Emergent 3-D integration technologies such as TSV offer promising solutions to overcome the limitations facing current interconnection technology. TSV-based designs have been explored for variety of systems such as image sensors, memories, FPGAs and SoCs. The 3-D integration technologies have significant potential for highly-interconnected large neuromorphic networks by stacking multiple dies and reducing wire-complexity. Currently this technology is not easily accessible to designers, but this can change with time.

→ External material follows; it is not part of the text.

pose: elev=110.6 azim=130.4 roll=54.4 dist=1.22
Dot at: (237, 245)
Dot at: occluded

Because of their near-zero leakage current, CMOS-compatible NEMS devices could alleviate the static power issues in CMOS circuit implementations. Hybrid CMOS-NEMS designs have been investigated for memories, FPGAs and 3D SoCs. These switches can be potentially be utilized in communication fabrics in neuromorphic networks.
In this paper, we elaborated on the communication requirements of large-scale neuromorphic designs in terms of power and bandwidth requirements, provided a detailed comparison with conventional network-on-chip architecture, and discussed the potential improvements and issues in integrating the emergent nanoscale technologies in large-scale hardware neural networks. Research advances in emergent memory technologies can offer a route toward improved biological-scale neural computing systems only if they address communication and idle power requirements in addition to the computational requirements of such systems.